Because I have something to show you.

Hours later we still sat in the White Queen Cafe. Mrs Stanford had come out to refresh our tea, and to call us her best customers, although I was starting to think we were her only customers.

No one else had entered in all this time.

“I don’t know if I want to go,” I said.

Jack was looking down at the snowy linen tablecloth, slowly drumming the fingers of one hand.

“I don’t think it is Catling,” he said.

I closed my eyes in mingled horror and desperation. “Jack—”

“Sweetheart,” he said, that hand now sliding across the tablecloth and taking mine, “I don’t think it is Catling.”

My heart turned over when he called me sweetheart, but considering my stomach was also doing slow, queasy turns in fear the mingled effect wasn’t particularly pleasant. I knew I should trust him—gods alone knew Jack had so much more experience with the Troy Game than I did—but, oh, the fear…

“Please,” he whispered, “trust me.”

Gods help me, I did. “All right,” I said, and his hand tightened about mine.

In the kitchen the White Queen smiled, and the pot of marmalade dropped from her fingers and shattered over the floor.

We went to St Paul’s the next week. Having made the decision, we then lingered. Partly this was because of the weather, which had closed in (a poor excuse!), and partly because both of us were more than a little hesitant.

Strangely, even though we took our time about arriving at the cathedral, the whispering stopped completely the night we’d made the decision to go.

We would arrive, eventually, and the shadow was content.

The night we did go, Wednesday, was a cold, blustery night.
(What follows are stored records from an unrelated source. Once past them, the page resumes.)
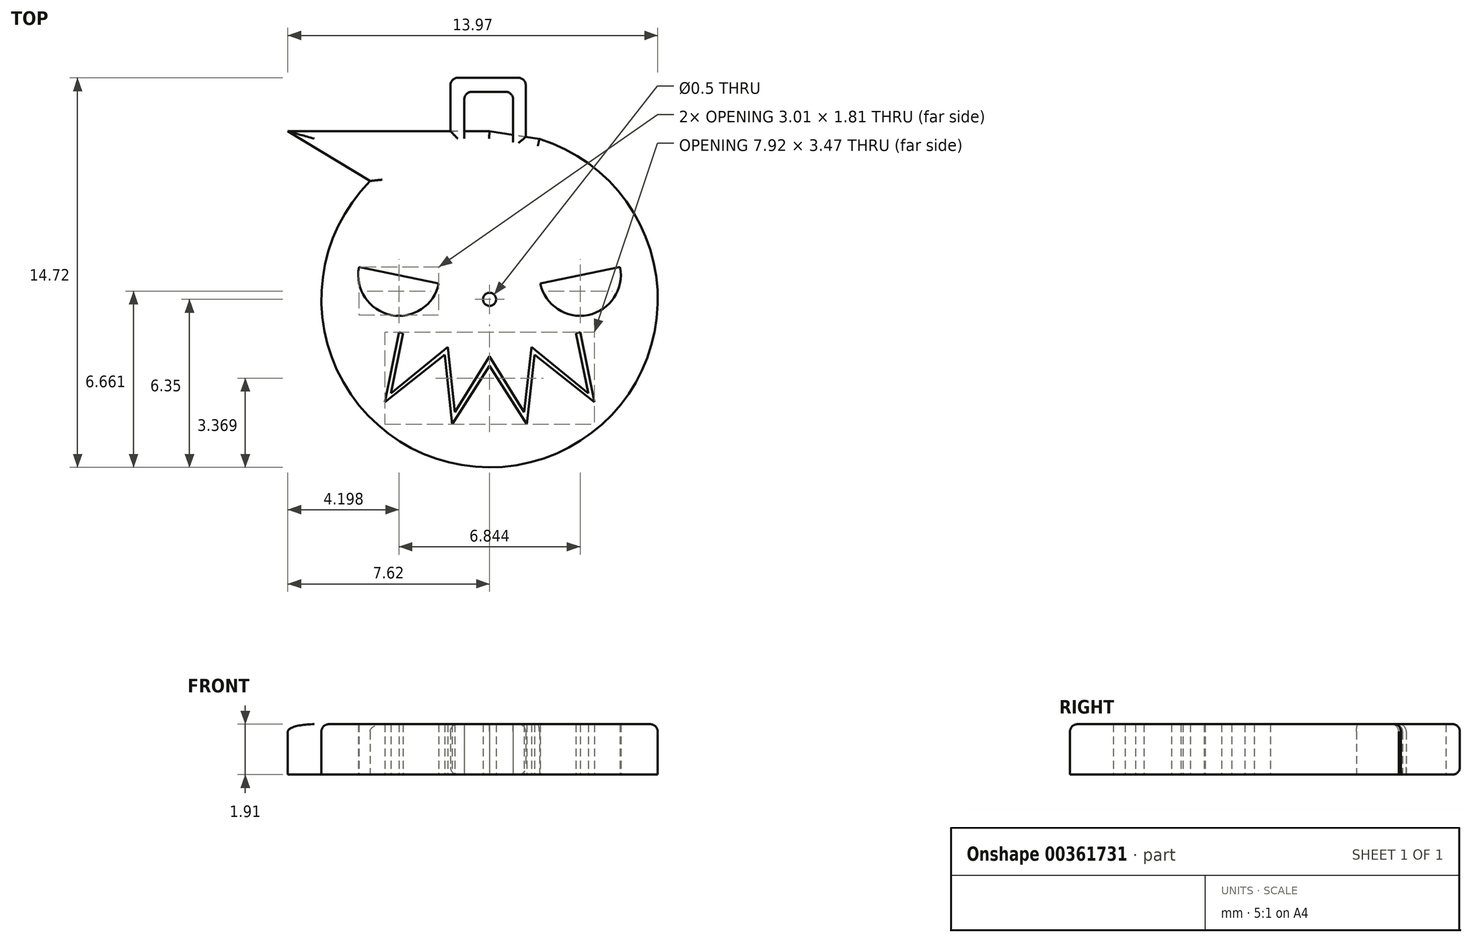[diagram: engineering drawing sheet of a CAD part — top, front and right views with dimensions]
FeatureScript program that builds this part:
annotation { "Feature Type Name" : "Feature", "Feature Type Description" : "" }
export const myFeature = defineFeature(function(context is Context, id is Id, definition is map)
    precondition{}
    {
        {
            var Q0;
            Q0=qCreatedBy(makeId("Top.planeOp"),FACE);
            var sketch = newSketch(context, id + "F0", { "sketchPlane" : qUnion([Q0])});
            skArc(sketch, "E0", {"start": v(-4.5, 4.47) * mm, "mid": v(1.54, -6.16) * mm, "end": v(1.88, 6.06) * mm});
            skLineSegment(sketch, "E1", {"start": v(-1.9, 6.35) * mm, "end": v(-7.62, 6.35) * mm});
            skLineSegment(sketch, "E2", {"start": v(-4.5, 4.47) * mm, "end": v(-7.62, 6.35) * mm});
            skCircle(sketch, "E3", {"center": v(0, 0) * mm, "radius": 0.25 * mm});
            skArc(sketch, "E4", {"start": v(-4.93, 1.22) * mm, "mid": v(-3.73, -0.6) * mm, "end": v(-1.92, 0.6) * mm});
            skArc(sketch, "E5.MirrorC", {"start": v(4.93, 1.22) * mm, "mid": v(3.73, -0.6) * mm, "end": v(1.92, 0.6) * mm});
            skLineSegment(sketch, "E6", {"start": v(-4.93, 1.22) * mm, "end": v(-1.92, 0.6) * mm});
            skLineSegment(sketch, "E7.MirrorCS", {"start": v(4.93, 1.22) * mm, "end": v(1.92, 0.6) * mm});
            skLineSegment(sketch, "E8", {"start": v(-3.26, -1.28) * mm, "end": v(-3.73, -3.56) * mm});
            skLineSegment(sketch, "E9", {"start": v(-3.73, -3.56) * mm, "end": v(-1.58, -1.8) * mm});
            skLineSegment(sketch, "E10", {"start": v(-1.58, -1.8) * mm, "end": v(-1.3, -4.27) * mm});
            skLineSegment(sketch, "E11", {"start": v(-1.3, -4.27) * mm, "end": v(0, -2.16) * mm});
            skLineSegment(sketch, "E12.MirrorCS", {"start": v(1.3, -4.27) * mm, "end": v(0, -2.16) * mm});
            skLineSegment(sketch, "E13.MirrorCS", {"start": v(1.58, -1.8) * mm, "end": v(1.3, -4.27) * mm});
            skLineSegment(sketch, "E14.MirrorCS", {"start": v(3.73, -3.56) * mm, "end": v(1.58, -1.8) * mm});
            skLineSegment(sketch, "E15.MirrorCS", {"start": v(3.26, -1.28) * mm, "end": v(3.73, -3.56) * mm});
            skLineSegment(sketch, "E16", {"start": v(-3.26, -1.28) * mm, "end": v(-3.42, -1.24) * mm});
            skLineSegment(sketch, "E17", {"start": v(-3.42, -1.24) * mm, "end": v(-3.96, -3.88) * mm});
            skLineSegment(sketch, "E18", {"start": v(-3.96, -3.88) * mm, "end": v(-1.7, -2.09) * mm});
            skLineSegment(sketch, "E19", {"start": v(-1.7, -2.09) * mm, "end": v(-1.4, -4.72) * mm});
            skLineSegment(sketch, "E20", {"start": v(-1.4, -4.72) * mm, "end": v(0, -2.52) * mm});
            skLineSegment(sketch, "E21.MirrorCS", {"start": v(1.4, -4.72) * mm, "end": v(0, -2.52) * mm});
            skLineSegment(sketch, "E22.MirrorCS", {"start": v(1.7, -2.09) * mm, "end": v(1.4, -4.72) * mm});
            skLineSegment(sketch, "E23.MirrorCS", {"start": v(3.96, -3.88) * mm, "end": v(1.7, -2.09) * mm});
            skLineSegment(sketch, "E24.MirrorCS", {"start": v(3.42, -1.24) * mm, "end": v(3.96, -3.88) * mm});
            skLineSegment(sketch, "E25.MirrorCS", {"start": v(3.26, -1.28) * mm, "end": v(3.42, -1.24) * mm});
            skPoint(sketch, "E26.center.orphan", {"position": v(0, 6.35) * mm});
            skLineSegment(sketch, "E27", {"start": v(1.88, 6.06) * mm, "end": v(0, 6.35) * mm});
            skLineSegment(sketch, "E28", {"start": v(-1.9, 6.35) * mm, "end": v(0, 6.35) * mm});
            skLineSegment(sketch, "E29", {"start": v(-0.95, 6.35) * mm, "end": v(-0.95, 7.56) * mm});
            skLineSegment(sketch, "E30", {"start": v(-0.67, 7.84) * mm, "end": v(0.6, 7.84) * mm});
            skLineSegment(sketch, "E31", {"start": v(0.89, 7.56) * mm, "end": v(0.89, 6.22) * mm});
            skLineSegment(sketch, "E32", {"start": v(-1.48, 6.35) * mm, "end": v(-1.48, 8.1) * mm});
            skLineSegment(sketch, "E33", {"start": v(-1.2, 8.37) * mm, "end": v(1.08, 8.37) * mm});
            skLineSegment(sketch, "E34", {"start": v(1.37, 8.1) * mm, "end": v(1.37, 6.14) * mm});
            skPoint(sketch, "E35.visualSharp", {"position": v(-1.48, 8.37) * mm});
            skArc(sketch, "E35.filletArc", {"start": v(-1.2, 8.37) * mm, "mid": v(-1.4, 8.3) * mm, "end": v(-1.48, 8.1) * mm});
            skPoint(sketch, "E36.visualSharp", {"position": v(1.37, 8.37) * mm});
            skArc(sketch, "E36.filletArc", {"start": v(1.37, 8.1) * mm, "mid": v(1.28, 8.3) * mm, "end": v(1.08, 8.37) * mm});
            skPoint(sketch, "E37.visualSharp", {"position": v(-0.95, 7.84) * mm});
            skArc(sketch, "E37.filletArc", {"start": v(-0.67, 7.84) * mm, "mid": v(-0.87, 7.76) * mm, "end": v(-0.95, 7.56) * mm});
            skPoint(sketch, "E38.visualSharp", {"position": v(0.89, 7.84) * mm});
            skArc(sketch, "E38.filletArc", {"start": v(0.89, 7.56) * mm, "mid": v(0.8, 7.76) * mm, "end": v(0.6, 7.84) * mm});
            skSolve(sketch);
        }
        {
            var Q0;
            Q0=makeQuery(id+"F0.imprint","IMPRINT",FACE,{"disambiguationData":[TD([[makeQuery(id+"F0.imprint","IMPRINT",EDGE,{"derivedFrom":sQuery(id+"F0.wireOp",EDGE,"E0")}),1.0]])]});
            var Q1;
            {var subQ0=sQuery(id+"F0.wireOp",EDGE,"E29");Q1=makeQuery(id+"F0.imprint","IMPRINT",FACE,{"disambiguationData":[TD([[makeQuery(id+"F0.imprint","IMPRINT",EDGE,{"derivedFrom":subQ0}),1.0]])]});}
            extrude(context, id + "F1", {"entities" : qUnion([Q0, Q1]), "depth" : 1.9 * mm});
        }
        {
            var Q0;
            Q0=makeQuery(id+"F0.imprint","IMPRINT",FACE,{"disambiguationData":[TD([[makeQuery(id+"F0.imprint","IMPRINT",EDGE,{"derivedFrom":sQuery(id+"F0.wireOp",EDGE,"E4")}),1.0]])]});
            var Q1;
            Q1=makeQuery(id+"F0.imprint","IMPRINT",FACE,{"disambiguationData":[TD([[makeQuery(id+"F0.imprint","IMPRINT",EDGE,{"derivedFrom":sQuery(id+"F0.wireOp",EDGE,"E5.MirrorC")}),-1.0]])]});
            var Q2;
            Q2=makeQuery(id+"F0.imprint","IMPRINT",FACE,{"disambiguationData":[TD([[makeQuery(id+"F0.imprint","IMPRINT",EDGE,{"derivedFrom":sQuery(id+"F0.wireOp",EDGE,"E3")}),1.0]])]});
            var Q3;
            Q3=makeQuery(id+"F0.imprint","IMPRINT",FACE,{"disambiguationData":[TD([[makeQuery(id+"F0.imprint","IMPRINT",EDGE,{"derivedFrom":sQuery(id+"F0.wireOp",EDGE,"E8")}),-1.0]])]});
            var Q4;
            {var subQ3=sQuery(id+"F0.wireOp",EDGE,"vlUMOEfx-GRlx-MxnO-jUKY-hXm5ggsJFdDv");Q4=makeQuery(id+"F0.imprint","IMPRINT",FACE,{"disambiguationData":[TD([[makeQuery(id+"F0.imprint","IMPRINT",EDGE,{"derivedFrom":subQ3}),1.0]])]});}
            extrude(context, id + "F2", {"entities" : qUnion([Q0, Q1, Q2, Q3, Q4]), "operationType" : NewBodyOperationType.REMOVE, "oppositeDirection" : true, "depth" : 1.9 * mm});
        }
        {
            var Q0;
            Q0=makeQuery(id+"F1.opExtrude","CAP_EDGE",EDGE,{"disambiguationData":[OSD([sQuery(id+"F0.wireOp",EDGE,"E33")])],"isStart":true});
            var Q1;
            Q1=makeQuery(id+"F1.opExtrude","CAP_EDGE",EDGE,{"disambiguationData":[OSD([sQuery(id+"F0.wireOp",EDGE,"E33")])],"isStart":false});
            var Q2;
            Q2=makeQuery(id+"F1.opExtrude","CAP_EDGE",EDGE,{"disambiguationData":[OSD([sQuery(id+"F0.wireOp",EDGE,"E1"),sQuery(id+"F0.wireOp",EDGE,"E28")])],"isStart":false});
            var Q3;
            Q3=makeQuery(id+"F1.opExtrude","CAP_EDGE",EDGE,{"disambiguationData":[OSD([sQuery(id+"F0.wireOp",EDGE,"E2")])],"isStart":false});
            var Q4;
            Q4=makeQuery(id+"F1.opExtrude","CAP_EDGE",EDGE,{"disambiguationData":[OSD([sQuery(id+"F0.wireOp",EDGE,"E0")])],"isStart":false});
            var Q5;
            {var subQ0=sQuery(id+"F0.wireOp",EDGE,"E27");Q5=makeQuery(id+"F1.opExtrude","CAP_EDGE",EDGE,{"disambiguationData":[OSD([subQ0]),TDD([makeQuery(id+"F0.imprint","IMPRINT",EDGE,{"disambiguationData":[TD([[makeQuery(id+"F0.imprint","INTERSECT",VERTEX,{"derivedFrom":[sQuery(id+"F0.wireOp",EDGE,"E0"),subQ0]}),-1.0]])],"derivedFrom":subQ0})])],"isStart":false});}
            var Q6;
            {var subQ0=sQuery(id+"F0.wireOp",EDGE,"E27");Q6=makeQuery(id+"F1.opExtrude","CAP_EDGE",EDGE,{"disambiguationData":[OSD([subQ0]),TDD([makeQuery(id+"F0.imprint","IMPRINT",EDGE,{"disambiguationData":[TD([[makeQuery(id+"F0.imprint","INTERSECT",VERTEX,{"derivedFrom":[subQ0,sQuery(id+"F0.wireOp",EDGE,"E28")]}),1.0]])],"derivedFrom":subQ0})])],"isStart":false});}
            var Q7;
            Q7=makeQuery(id+"F1.opExtrude","CAP_EDGE",EDGE,{"disambiguationData":[OSD([sQuery(id+"F0.wireOp",EDGE,"E28")])],"isStart":false});
            fillet(context, id + "F3", {"entities" : qUnion([Q0, Q1, Q2, Q3, Q4, Q5, Q6, Q7]), "radius" : 0.28 * mm, "tangentPropagation" : true, "allowEdgeOverflow" : false});
        }
    });
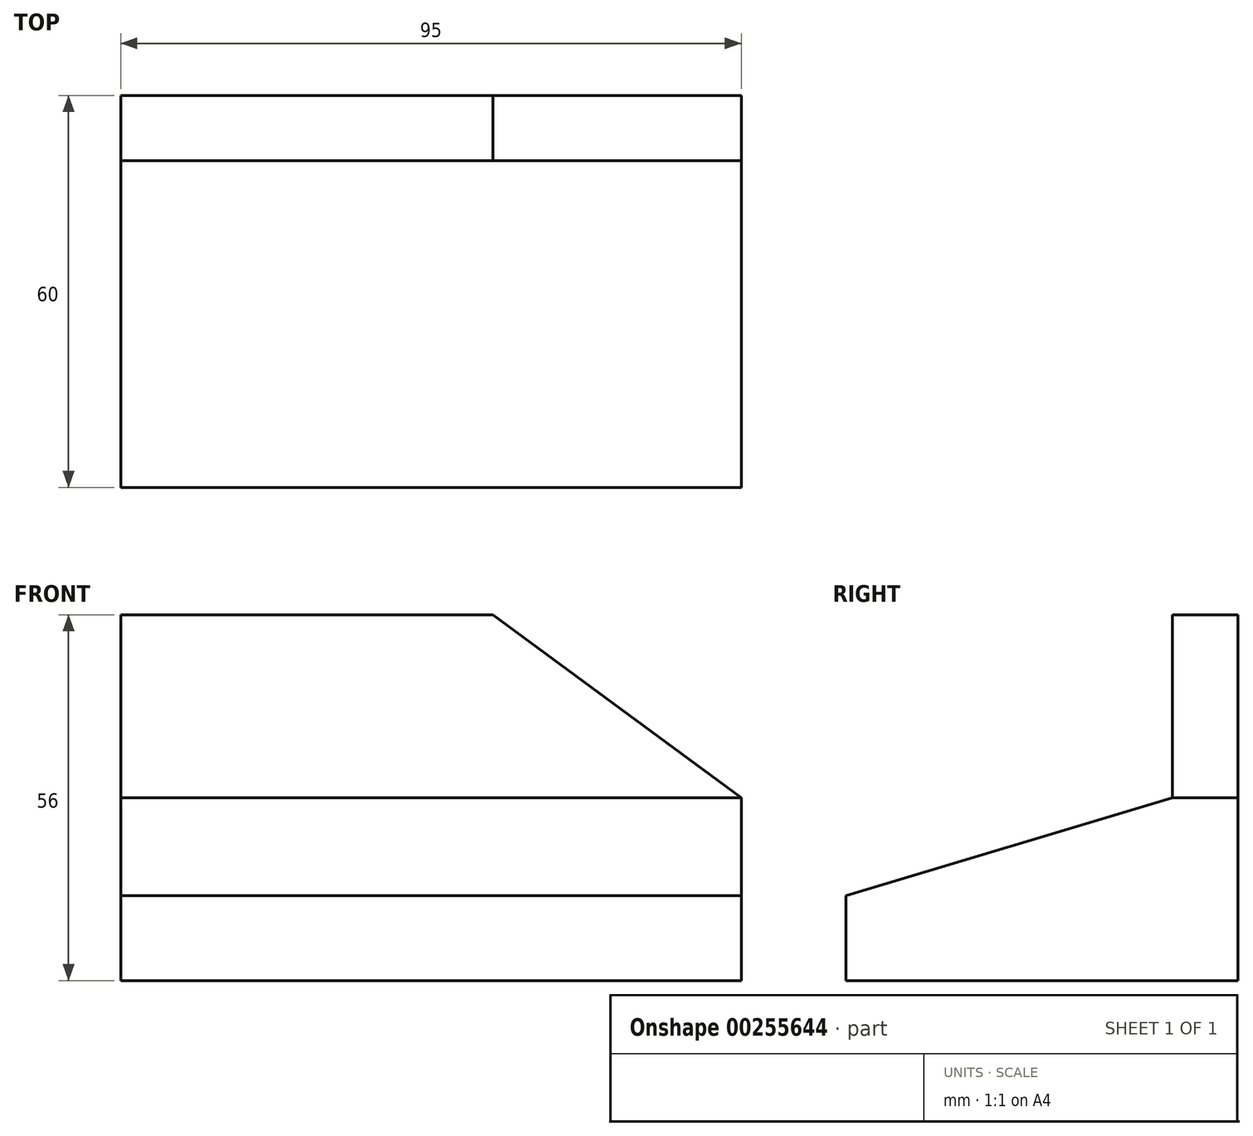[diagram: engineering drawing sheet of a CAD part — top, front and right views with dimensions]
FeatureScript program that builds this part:
annotation { "Feature Type Name" : "Feature", "Feature Type Description" : "" }
export const myFeature = defineFeature(function(context is Context, id is Id, definition is map)
    precondition{}
    {
        {
            var Q0;
            Q0=qCreatedBy(makeId("Right.planeOp"),FACE);
            var sketch = newSketch(context, id + "F0", { "sketchPlane" : qUnion([Q0])});
            skLineSegment(sketch, "E0", {"start": v(0, 0) * mm, "end": v(0, 56) * mm});
            skLineSegment(sketch, "E1", {"start": v(0, 56) * mm, "end": v(-10, 56) * mm});
            skLineSegment(sketch, "E2", {"start": v(-10, 56) * mm, "end": v(-10, 28) * mm});
            skLineSegment(sketch, "E3", {"start": v(-10, 28) * mm, "end": v(-60, 13) * mm});
            skLineSegment(sketch, "E4", {"start": v(-60, 13) * mm, "end": v(-60, 0) * mm});
            skLineSegment(sketch, "E5", {"start": v(-60, 0) * mm, "end": v(0, 0) * mm});
            skSolve(sketch);
        }
        {
            var Q0;
            Q0 = qSketchRegion(id + "F0", true);
            extrude(context, id + "F1", {"entities" : qUnion([Q0]), "depth" : 95 * mm});
        }
        {
            var Q0;
            Q0=makeQuery(id+"F1.opExtrude","SWEPT_FACE",FACE,{"disambiguationData":[OSD([sQuery(id+"F0.wireOp",EDGE,"E2")])]});
            var sketch = newSketch(context, id + "F2", { "sketchPlane" : qUnion([Q0])});
            skLineSegment(sketch, "E6", {"start": v(57, 56) * mm, "end": v(95, 28) * mm});
            skSolve(sketch);
        }
        {
            var Q0;
            {var subQ0=sQuery(id+"F2.wireOp",EDGE,"E6");Q0=makeQuery(id+"F2.imprint","IMPRINT",FACE,{"disambiguationData":[TD([[makeQuery(id+"F2.imprint","IMPRINT",EDGE,{"derivedFrom":subQ0}),1.0]])]});}
            extrude(context, id + "F3", {"entities" : qUnion([Q0]), "operationType" : NewBodyOperationType.REMOVE, "oppositeDirection" : true, "depth" : 25 * mm});
        }
    });
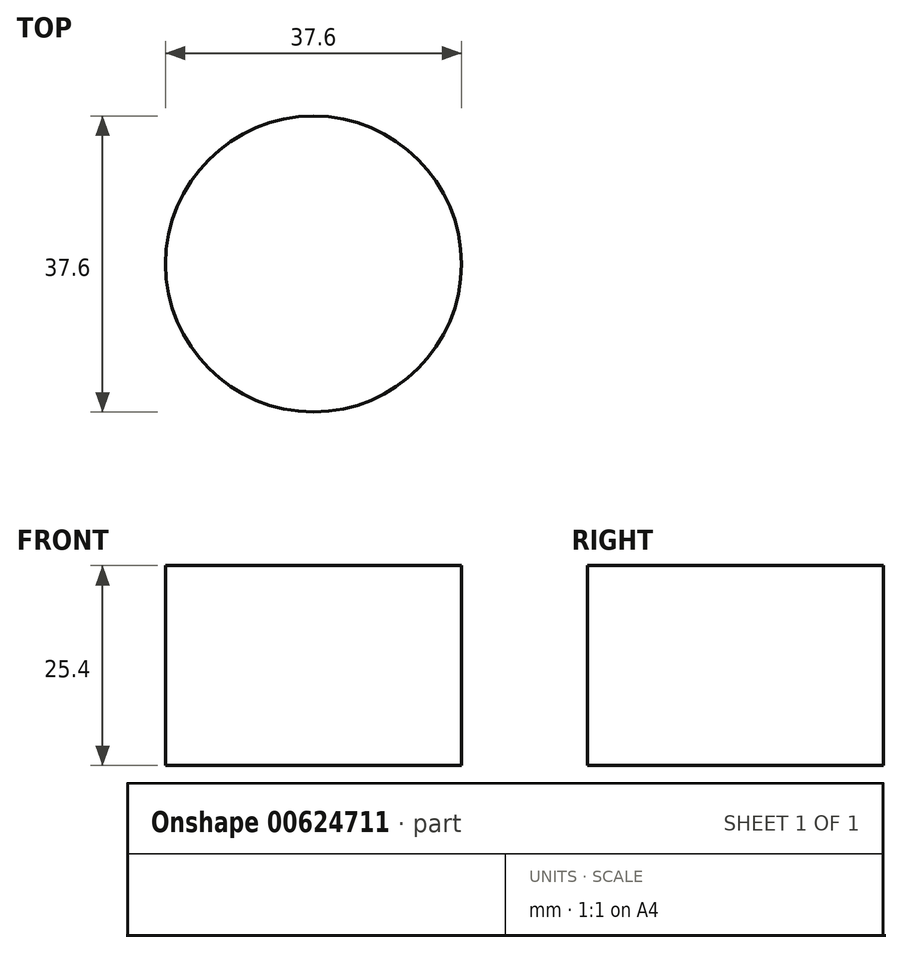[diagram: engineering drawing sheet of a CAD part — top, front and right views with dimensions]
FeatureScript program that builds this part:
annotation { "Feature Type Name" : "Feature", "Feature Type Description" : "" }
export const myFeature = defineFeature(function(context is Context, id is Id, definition is map)
    precondition{}
    {
        {
            var Q0;
            Q0=qCreatedBy(makeId("Top.planeOp"),FACE);
            var sketch = newSketch(context, id + "F0", { "sketchPlane" : qUnion([Q0])});
            skCircle(sketch, "E0", {"center": v(0, 0) * mm, "radius": 18.8 * mm});
            skSolve(sketch);
        }
        {
            var Q0;
            Q0 = qSketchRegion(id + "F0", true);
            extrude(context, id + "F1", {"entities" : qUnion([Q0]), "depth" : 25.4 * mm, "offsetDistance" : 25.4 * mm});
        }
    });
Jack picked me up from outside Ariadne’s apartment at ten o’clock (we hadn’t wanted to go during the day when we might disturb the cathedral worshippers), then drove to a street two or three away from St Paul’s where he parked and turned off the ignition. We were both so tense we hadn’t even spoken when I got in the car, and now, as we sat in the cold and dark, listening to sleet pelting against the car windows, we remained silent for long minutes. I had my hands thrust deep into my coat pockets; Jack had his still resting on the steering wheel of the Austin, as if he wanted to be ready to drive off at a moment’s notice.

Eventually he sighed, and looked at me. “Ready?”

“No,” I said.

He gave a faint laugh. “That’s good enough for me. Grace, Catling won’t hurt us. Neither of us. We’re too important to her. She can taunt, but she won’t hurt us.”

I turned my head so I could look at him. Maybe he was right, maybe not, but we were here now, and we might as well get on with it.